11:45 AM - 12:00 PM
[SCG55-05] Efficient similar event searching using a deep hashing technique
Keywords:similar waveform search, deep learning, approximate nearest neighbor search
In this study, we designed a deep learning network to hash AE waveforms inspired by Huang et al. (2017), which developed a deep hashing network for similar image retrieval. We constructed a deep hash network based on 1D-CNN (one-dimensional convolutional neural network) layers, and it maps AE waveforms to a real number array in the size of 64x1. We obtained hash codes by rounding the output vectors. To train the network, we prepared many triplets, which consist of an anker sample, a positive sample similar to the anker sample, and a negative sample with features different from those of the anker. Using the triplets, we trained the network by minimizing the weighted sum of Improved Triplet Loss (Cheng et al. 2016), which controls the distance between output vectors, and other two loss functions that control other characteristics of the output vectors. The training data were prepared based on an AE catalog (consisting of 6057 events) that Tanaka et al. (2021) developed from 10 MS/s continuous AE recordings obtained in the hydraulic fracturing experiments in the laboratory by the combination of conventional auto processing techniques. In this training and the following analyses, we used waveforms recorded by 16 broadband AE sensors.
We performed similar waveform searching in the continuous waveform recordings using the hash code of the above 6057 events as templates. By applying the trained model, we first obtained hash codes for the 16-ch waveforms of the 6057 events and ~35 million windows for the 30-minute continuous record (1024-sample length with 50% overlap to neighboring windows). Next, we calculated Ds, the sum of Hamming distances (number of bits with different values between a pair of binary codes) of the 16-channel records, and extracted windows with Ds smaller than μ−6σ, where μ is average, and σ is the standard deviation of Ds distribution. Finally, we removed duplicate detections and windows with inconsistent travel times among 16 ch records, obtaining additional 16,224 events.
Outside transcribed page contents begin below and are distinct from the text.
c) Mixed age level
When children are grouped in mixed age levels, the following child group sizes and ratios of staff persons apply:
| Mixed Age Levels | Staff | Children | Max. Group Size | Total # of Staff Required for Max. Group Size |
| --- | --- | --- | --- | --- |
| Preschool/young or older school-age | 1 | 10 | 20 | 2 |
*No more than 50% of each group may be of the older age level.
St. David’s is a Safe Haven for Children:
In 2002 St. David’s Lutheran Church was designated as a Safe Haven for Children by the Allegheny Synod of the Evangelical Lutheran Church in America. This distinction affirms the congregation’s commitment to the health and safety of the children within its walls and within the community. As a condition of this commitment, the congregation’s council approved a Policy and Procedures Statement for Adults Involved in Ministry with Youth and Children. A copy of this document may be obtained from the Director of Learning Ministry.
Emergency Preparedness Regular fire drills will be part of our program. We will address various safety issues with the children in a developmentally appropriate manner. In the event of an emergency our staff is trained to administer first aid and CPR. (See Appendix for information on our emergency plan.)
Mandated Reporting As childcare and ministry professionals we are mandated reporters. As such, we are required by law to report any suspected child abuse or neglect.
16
The total size of the 16-channel hash code for the 35 million windows was ~4.5 GB. It is easy to put all of them into a memory of a recent computing environment, allowing us to calculate Hamming distances for all combinations of the 35 million windows without additional input/output to the disk. This calculation corresponds to hashing-based autocorrelation analysis. Under 120 threads of parallelization, it took only 15.5 hours for the calculation. The suggested method is likely useful to solve template matching and autocorrelation problems, which are computationally expensive for large data sets.